** Listed records follows **

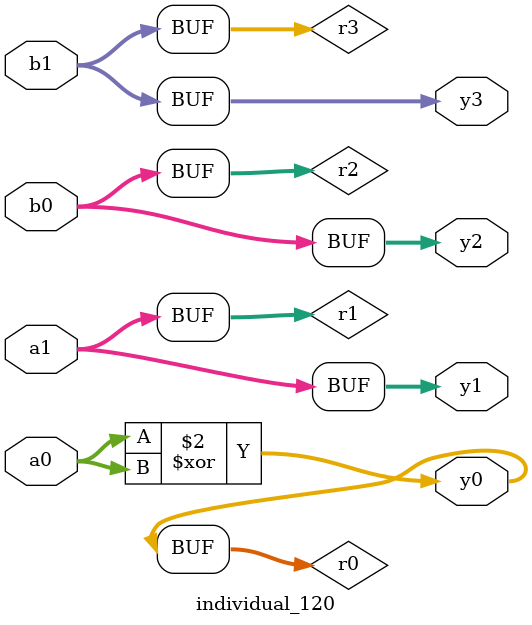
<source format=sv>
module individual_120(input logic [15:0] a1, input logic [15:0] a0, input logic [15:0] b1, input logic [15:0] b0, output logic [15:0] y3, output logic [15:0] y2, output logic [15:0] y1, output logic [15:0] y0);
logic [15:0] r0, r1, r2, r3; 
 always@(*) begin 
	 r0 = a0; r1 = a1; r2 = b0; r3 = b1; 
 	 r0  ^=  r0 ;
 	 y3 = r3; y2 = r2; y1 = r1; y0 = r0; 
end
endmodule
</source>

** End of Listed records **
** Listed records follows **

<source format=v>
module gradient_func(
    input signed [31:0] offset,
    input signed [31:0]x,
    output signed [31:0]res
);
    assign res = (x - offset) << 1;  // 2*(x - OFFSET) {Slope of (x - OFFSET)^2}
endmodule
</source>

** End of Listed records **

From the entries above, copy every line that holds the word "output".

module individual_120(input logic [15:0] a1, input logic [15:0] a0, input logic [15:0] b1, input logic [15:0] b0, output logic [15:0] y3, output logic [15:0] y2, output logic [15:0] y1, output logic [15:0] y0);
    output signed [31:0]res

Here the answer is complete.